Author’s Disclosure Block: Shanone Dhanji, none; Kirk Stephenson, none; Kevin Gregory-Evans, none; Olubayo Kolawale, none; Cheryl Gregory-Evans, none

Abstract Body
Background: Inherited retinal degenerations (IRD) are clinically heterogeneous. The influence of ethnicity has not been clearly reported in IRD. 

Methods: A retrospective study was conducted assessing the three most common IRD genotypes (ABCA4, USH2A, RPGR). Clinical and genetic data were assessed between ethnic groups (Caucasian, East Asian, South Asian, Indigenous, African) and between Caucasians (largest group) and non-Caucasians. 
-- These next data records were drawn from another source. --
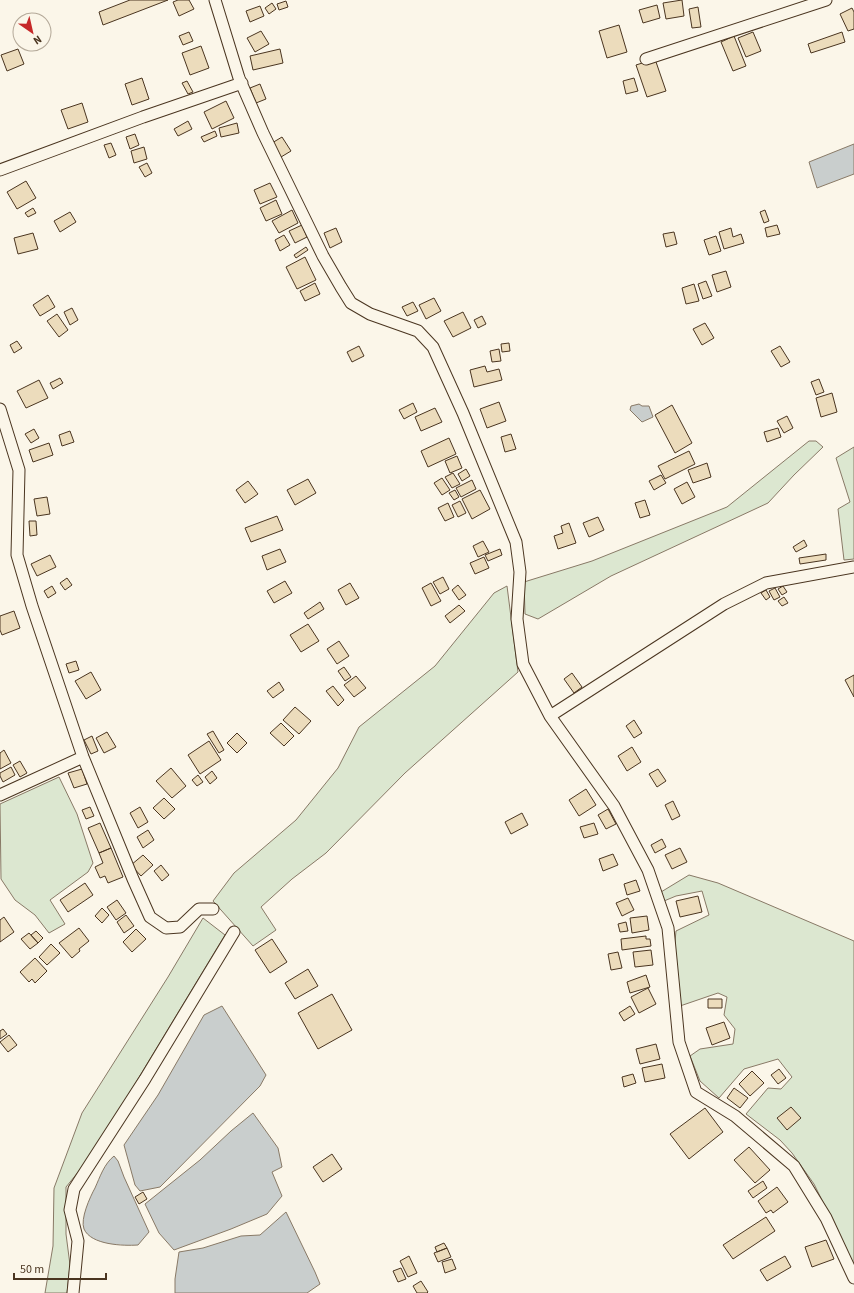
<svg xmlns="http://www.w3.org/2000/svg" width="854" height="1293" font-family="'Source Sans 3',sans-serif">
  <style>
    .green { fill: #dce7d0; stroke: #887966 }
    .water { fill: #c9cecd; stroke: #887966 }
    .building { fill: #ecdcbc; stroke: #4a3520 }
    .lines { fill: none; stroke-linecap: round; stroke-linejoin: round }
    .street-casing { stroke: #4a3520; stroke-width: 13 }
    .street { stroke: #fbf6e9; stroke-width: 11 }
  </style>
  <rect width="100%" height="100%" fill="#fbf6e9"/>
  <path class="green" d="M809,441H816L823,447L794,475L768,503L611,576L538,619L525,614L524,582L592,561L727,507Z
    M854,447V559L844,560L838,509L850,502L836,458Z
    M507,586L518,672L405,773L326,853L292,879L261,907L276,930L253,946L213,901L234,873L296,820L338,768L359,727L435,666L494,593Z
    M59,777L77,814L93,863L88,872L50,900L65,924L49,933L35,915L15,900L1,879L0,804Z
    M689,875L718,883L854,941V1265L814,1184L792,1153L780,1140L746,1114L768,1088L781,1089L792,1077L778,1059L744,1069L719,1098L700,1081L690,1056L700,1049L733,1044L735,1029L724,1015L727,997L718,993L680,1006L674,952L676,931L709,915L702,891L676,896L664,901L661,892Z
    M203,918L225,935L92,1155L66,1187V1234L70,1265L67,1293H45L53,1246L54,1188L82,1113L168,977Z"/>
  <path class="water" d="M854,144V174L817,188L809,162Z
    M639,404L642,406H649L653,417L642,422L630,410L631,406Z
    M222,1006L266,1075L260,1086L160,1187L140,1191L135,1185L124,1145L158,1095L204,1015Z
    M253,1113L278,1148L282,1167L272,1172L282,1196L267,1214L231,1229L174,1250L159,1233L145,1204L200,1160L231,1131Z
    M114,1156L118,1161L124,1177L149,1232L138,1245C123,1246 91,1245 84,1229C80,1219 90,1197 95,1188C100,1177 104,1164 114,1156Z
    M286,1212L315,1272L320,1284L307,1293H175V1279L179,1252L203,1248L241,1236L260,1235Z"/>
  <path class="building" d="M130,0H168L103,25L99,12Z
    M178,0H189L194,9L179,16L173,2Z
    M682,0L684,16L666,19L663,3Z
    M286,1L288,7L279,10L277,4Z
    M272,3L276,9L269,14L265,8Z
    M657,5L660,18L643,23L639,10Z
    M260,6L264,16L250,22L246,11Z
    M698,7L701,27L692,28L689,9Z
    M852,8L854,12V29L848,31L840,14Z
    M619,25L627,52L607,58L599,31Z
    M261,31L269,44L255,52L247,38Z
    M189,32L193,41L183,45L179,36Z
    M753,32L761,51L746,57L738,38Z
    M842,32L845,42L811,53L808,44Z
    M734,36L746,66L733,71L721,42Z
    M201,46L209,68L190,75L182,53Z
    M18,49L24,64L7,71L1,55Z
    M280,49L283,63L253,70L250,56Z
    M655,59L666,91L647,97L636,65Z
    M142,78L149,99L132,105L125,84Z
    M634,78L638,91L626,94L623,81Z
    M187,81L193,92L188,94L182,83Z
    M260,84L266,99L256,103L250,88Z
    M226,101L234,118L212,129L204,112Z
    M82,103L88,122L68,129L61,110Z
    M188,121L192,129L178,136L174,129Z
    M237,123L239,133L221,137L219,128Z
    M215,131L217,136L204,142L201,137Z
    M135,134L139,145L130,149L126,137Z
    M282,137L291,151L281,157L272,143Z
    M111,143L116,155L109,158L104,145Z
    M144,147L147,159L134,163L131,151Z
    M147,163L152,173L145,177L139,167Z
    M26,181L36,198L17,209L7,192Z
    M270,183L277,197L260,204L254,190Z
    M276,200L282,214L266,221L260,208Z
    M33,208L36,213L28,217L25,213Z
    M292,210L298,223L279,233L272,221Z
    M765,210L769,221L764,223L760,212Z
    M70,212L76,222L60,232L54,221Z
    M302,225L307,237L295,243L289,231Z
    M777,225L780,234L767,237L765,228Z
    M336,228L342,242L330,248L324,233Z
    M731,228L733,237L741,234L744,243L724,249L719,232Z
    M674,232L677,244L666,247L663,234Z
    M33,233L38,249L18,254L14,238Z
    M284,235L290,245L280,251L275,240Z
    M716,236L721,251L709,255L704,240Z
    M306,247L308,250L296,258L294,255Z
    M305,257L316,280L297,289L286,267Z
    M726,271L731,287L717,292L712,275Z
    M706,281L712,296L703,299L698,284Z
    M315,283L320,294L305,301L300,291Z
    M694,284L699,301L686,304L682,288Z
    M48,295L55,307L40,316L33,305Z
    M434,298L441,311L426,319L419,305Z
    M413,302L418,311L407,316L402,307Z
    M72,308L78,320L70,325L64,312Z
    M463,312L471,328L453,337L444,321Z
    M57,314L68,330L59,337L47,321Z
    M482,316L486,324L478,328L474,320Z
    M705,323L714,338L702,345L693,329Z
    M17,341L22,348L14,353L10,345Z
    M509,343L510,351L502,352L501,344Z
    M359,346L364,356L352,362L347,352Z
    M780,346L790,362L781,367L771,351Z
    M499,349L501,361L492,362L490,351Z
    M485,366L487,372L499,369L502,380L474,387L470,370Z
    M60,378L63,383L53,389L50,383Z
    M819,379L824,392L816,395L811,382Z
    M39,380L48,398L26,408L17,391Z
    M832,393L837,412L821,417L816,398Z
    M499,402L506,421L487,428L480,409Z
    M413,403L417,412L404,419L399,410Z
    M672,405L692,443L675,453L655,415Z
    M435,408L442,422L421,431L415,417Z
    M787,416L793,428L784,433L777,421Z
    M778,428L781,437L767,442L764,432Z
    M34,429L39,438L31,443L25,434Z
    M70,431L74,442L62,446L59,435Z
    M511,434L516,449L505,452L501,437Z
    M449,438L456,454L428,467L421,451Z
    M49,443L53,455L33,462L29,450Z
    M689,451L695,464L665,479L658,466Z
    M457,456L462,468L450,473L445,461Z
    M707,463L711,477L693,483L688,470Z
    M466,469L470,476L462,481L458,474Z
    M453,473L460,484L452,488L445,477Z
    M661,475L666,483L654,490L649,481Z
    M442,478L450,490L442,495L434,483Z
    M308,479L316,493L295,505L287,490Z
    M472,480L476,489L461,497L456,488Z
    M248,481L258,494L245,503L236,490Z
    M687,482L695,497L682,504L674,489Z
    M455,490L459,497L454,500L449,493Z
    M480,490L490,509L472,519L462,499Z
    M47,497L50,514L37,516L34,499Z
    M645,500L650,515L640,518L635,503Z
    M460,501L466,513L458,517L452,505Z
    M448,503L454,517L445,521L438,508Z
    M277,516L283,530L251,542L245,528Z
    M598,517L604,530L589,537L583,523Z
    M29,521H36L37,535L30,536Z
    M569,523L576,543L558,549L554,536L563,533L561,526Z
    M804,540L807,546L796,552L793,547Z
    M483,541L489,552L478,557L473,546Z
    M280,549L286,562L267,570L262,556Z
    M500,549L502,555L488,561L485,555Z
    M826,554V560L800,564L799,558Z
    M50,555L56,567L37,576L31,564Z
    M484,557L489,568L475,574L470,563Z
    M443,577L449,589L440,594L433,582Z
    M67,578L72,585L65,590L60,583Z
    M285,581L292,593L274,603L267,591Z
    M350,583L359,598L346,605L338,590Z
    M431,583L441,601L431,606L422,588Z
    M458,585L466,595L459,600L452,590Z
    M52,586L56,593L48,598L44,591Z
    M783,586L787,592L782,595L778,589Z
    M775,588L780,597L774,600L769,591Z
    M766,590L770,597L766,600L761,593Z
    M784,597L788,603L782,606L778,601Z
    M320,602L324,609L308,619L304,613Z
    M459,605L465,611L450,623L445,616Z
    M14,611L20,628L2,635L0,630V616Z
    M308,624L319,641L301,652L290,635Z
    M339,641L349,656L337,664L327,649Z
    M76,661L79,670L69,673L66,664Z
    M344,667L351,677L345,681L338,671Z
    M91,672L101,690L86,699L75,681Z
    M572,673L582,687L574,693L564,679Z
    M854,675V697L845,680Z
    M356,676L366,688L354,697L344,685Z
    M279,682L284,690L273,698L267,691Z
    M333,686L344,700L338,706L326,691Z
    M295,707L311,721L299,734L283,720Z
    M634,720L642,733L634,738L626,726Z
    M281,723L294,736L284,746L270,733Z
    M213,731L224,750L219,753L207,734Z
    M107,732L116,747L104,753L96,738Z
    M237,733L247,743L237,753L227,743Z
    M92,736L98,751L91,754L84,740Z
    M209,741L221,760L200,774L188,755Z
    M632,747L641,762L627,771L618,756Z
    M4,750L11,763L0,769V753Z
    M20,761L27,773L20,777L13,765Z
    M11,767L15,775L3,782L0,776V773Z
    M171,768L186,786L172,798L156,781Z
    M82,769L87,784L74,788L68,773Z
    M658,769L666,781L657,787L649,774Z
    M212,771L217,778L210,784L205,777Z
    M198,775L203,782L197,786L192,780Z
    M586,789L596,805L579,816L569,800Z
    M164,798L175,809L164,819L153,808Z
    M673,801L680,816L672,820L665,805Z
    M90,807L94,816L86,819L82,810Z
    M140,807L148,822L138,828L130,813Z
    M608,809L616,824L606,829L598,815Z
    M522,813L528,825L511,834L505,822Z
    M100,823L111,848L99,853L88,828Z
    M594,823L598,834L584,838L580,827Z
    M148,830L154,840L143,848L137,837Z
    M662,839L666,847L655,853L651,845Z
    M111,848L123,877L108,883L105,876L100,878L95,867L103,863L99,853Z
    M680,848L687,862L672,869L665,855Z
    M613,854L618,865L603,871L599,859Z
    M143,855L153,865L141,876L131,865Z
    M161,865L169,875L162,881L154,871Z
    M636,880L640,891L627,895L624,884Z
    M85,883L93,895L68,912L60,900Z
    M698,896L702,912L680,917L676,901Z
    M628,898L634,910L622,916L616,903Z
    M117,900L126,913L116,920L107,907Z
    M102,908L109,915L102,923L95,916Z
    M126,915L134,926L124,933L117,922Z
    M647,916L649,930L632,933L630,918Z
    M4,917L14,932L0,942V920Z
    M626,922L628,931L620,932L618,924Z
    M79,928L89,941L79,949L80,951L72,958L59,943Z
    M136,929L146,939L132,952L123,942Z
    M36,931L43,938L38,943L31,935Z
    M29,933L38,943L30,949L21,939Z
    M646,936V939H650L651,946L622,950L621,939Z
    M272,939L287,962L270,973L255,950Z
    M51,944L60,953L47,965L39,957Z
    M651,950L653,965L635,967L633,952Z
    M618,952L622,968L611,970L608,954Z
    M35,958L47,971L35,983L32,979L29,982L20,972Z
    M308,969L318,986L295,999L285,983Z
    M646,975L650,987L630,993L627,982Z
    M648,988L656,1004L639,1013L631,997Z
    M332,994L352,1030L318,1049L298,1013Z
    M708,999H722V1008H708Z
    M630,1006L635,1014L624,1021L619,1013Z
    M724,1022L730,1038L712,1045L706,1028Z
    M3,1029L7,1034L0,1039V1031Z
    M9,1035L17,1045L8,1052L0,1042Z
    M656,1044L660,1059L640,1064L636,1049Z
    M662,1064L665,1078L645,1082L642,1068Z
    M779,1069L786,1078L778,1084L771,1075Z
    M752,1071L764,1083L750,1096L739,1084Z
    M633,1074L636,1083L624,1087L622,1077Z
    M734,1088L748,1098L740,1108L727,1098Z
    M791,1107L801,1118L787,1130L777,1118Z
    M705,1108L723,1132L689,1159L670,1134Z
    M749,1147L770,1170L755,1183L734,1160Z
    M332,1154L342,1169L323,1182L313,1167Z
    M763,1181L767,1188L753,1198L748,1191Z
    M777,1187L788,1202L773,1213L771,1210L766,1213L758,1201Z
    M143,1192L147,1199L139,1204L135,1197Z
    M766,1217L775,1231L733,1259L723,1245Z
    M826,1240L834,1259L812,1267L805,1247Z
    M444,1243L447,1248L437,1252L435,1247Z
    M447,1248L451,1257L438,1262L434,1253Z
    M409,1256L417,1273L408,1277L400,1261Z
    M785,1256L791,1267L767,1281L760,1270Z
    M452,1259L456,1269L445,1273L442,1262Z
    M401,1268L406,1279L398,1282L393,1271Z
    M421,1281L428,1292L427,1293H417L413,1286Z"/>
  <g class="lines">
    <defs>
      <path id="street" d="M215,0L239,78L263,133L323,256L341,287L351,303L370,314L418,331L433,347L463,413L516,542L520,572L517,619L523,664L550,716L614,806L648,870L668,928L679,1042L696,1092L735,1116L794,1166L826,1218L854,1278
        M646,59L826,0
        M0,170L143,117L242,83
        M0,409L19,470L17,555L32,606L83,757L133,879L150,917L166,928L180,927L199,909H213
        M550,716L724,604L766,583L854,567
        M0,795L83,757
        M73,1293L78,1241L70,1210L74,1189L145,1079L234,932"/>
    </defs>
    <use href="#street" class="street-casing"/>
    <use href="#street" class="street"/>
  </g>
  <g transform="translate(32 32) rotate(146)"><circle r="19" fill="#fbf6e9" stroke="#b4a999"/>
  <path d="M0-3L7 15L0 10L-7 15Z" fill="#c62828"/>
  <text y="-6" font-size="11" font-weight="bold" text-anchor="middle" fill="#4a3520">N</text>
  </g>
  <path d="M14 1273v6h92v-6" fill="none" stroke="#4a3520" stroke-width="2"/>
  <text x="20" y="1273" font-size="12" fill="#4a3520" stroke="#fbf6e9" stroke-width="3" paint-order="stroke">50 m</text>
</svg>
Results: Caucasians were over-represented (76%) compared with local population statistics (55%). For ABCA4, East Asians manifested a focal bullseye maculopathy most commonly, while classic Stargardt disease predominated in other ethnic groups; cataract was more prevalent in Caucasians than non-Caucasians (p=0.001). For USH2A, non-Caucasians were more likely to have non-syndromic IRD than Usher syndrome, while Caucasians had a 50% chance of each. A hyperautofluorescent macular ring was more common in non-Caucasians (p=0.027) with USH2A genotypes. In RPGR, VA was significantly worse for Caucasians (LogMAR 0.76 ±0.69) than non-Caucasians (0.49 ±0.30, p=0.047) and myopia was greater in South Asians (-9.56 ±0.27 D) than all other ethnic groups (-3.82 ±4.05 D, p<0.001). Genetic variants were only shared between ethnic groups in 3.3% (5/135) variants. Discussion: Clinical and genetic differences are apparent between ethnic groups, even within the three most common IRD genotypes. This has an impact on accuracy and time to diagnosis with knock-on effects to clinical care including access to novel therapies. Further work to expand the genetic reference databases for non-Caucasian ethnic groups is needed to facilitate equitable access to diagnosis and treatment.